As passed, Senate Bill 76 legalizes the possession of up to two ounces of marijuana and/or the cultivation of up to three marijuana plants (one mature plant, two immature plants) for patients suffering from cancer, HIV, AIDS and/or multiple sclerosis. Patients and their caregivers must be registered with the state Department of Public Safety, and their cannabis must be stored in a “secure indoor facility.”
As introduced, S. 76 allowed patients to grow as many as seven plants, and expanded the number of qualifying medical conditions to include glaucoma, seizures, and chronic pain. After receiving Senate approval in 2003, the House narrowed S. 76 earlier this month.

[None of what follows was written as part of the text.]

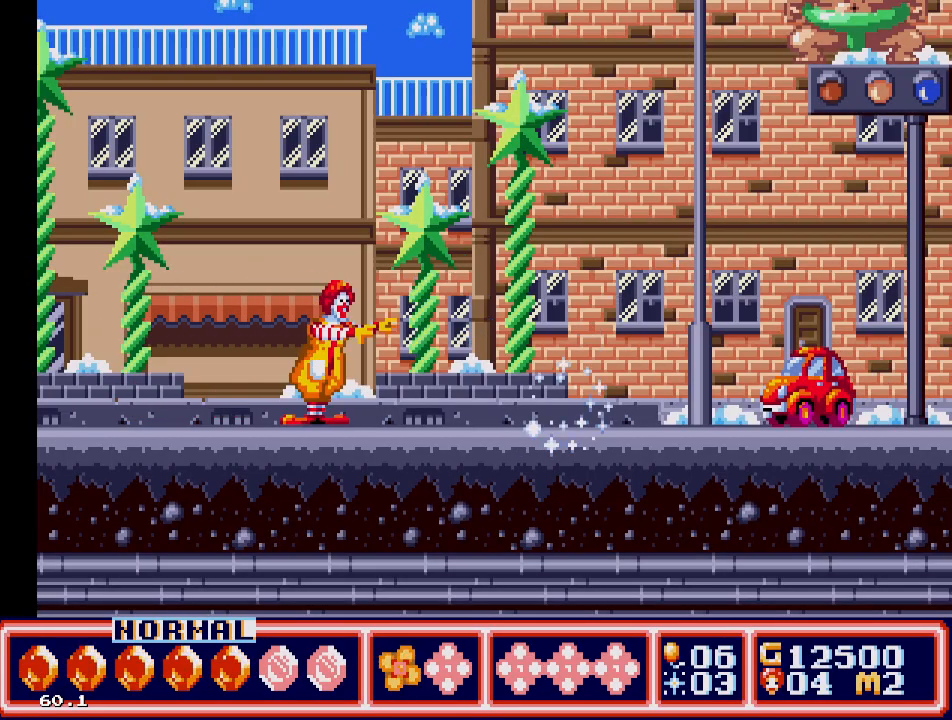
{"buttons": ["B", "DPAD_RIGHT"], "events": [[33, "B", "up"], [100, "B", "down"], [150, "B", "up"], [217, "B", "down"], [250, "B", "up"], [433, "B", "down"]]}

According to local news reports, Bush administration officials strongly lobbied Gov. Douglas to veto the bill, and had called the governor personally to ask him to reject it.
Since 1996, voters in Alaska, Arizona, California, Colorado, Maine, Nevada, Oregon, Washington, and Washington DC have passed initiative laws barring state law enforcement from arresting and prosecuting patients who possess and use medicinal cannabis under a doctor’s supervision. (Arizona and DC’s laws were never implemented.) In 2000, the Hawaii legislature passed similar legislation exempting state-qualified medical marijuana patients from arrest. Most recently, Maryland’s legislature passed a medical marijuana affirmative defense law in 2003. This law requires the court to consider a defendant’s use of medical marijuana to be a mitigating factor in marijuana-related state prosecution.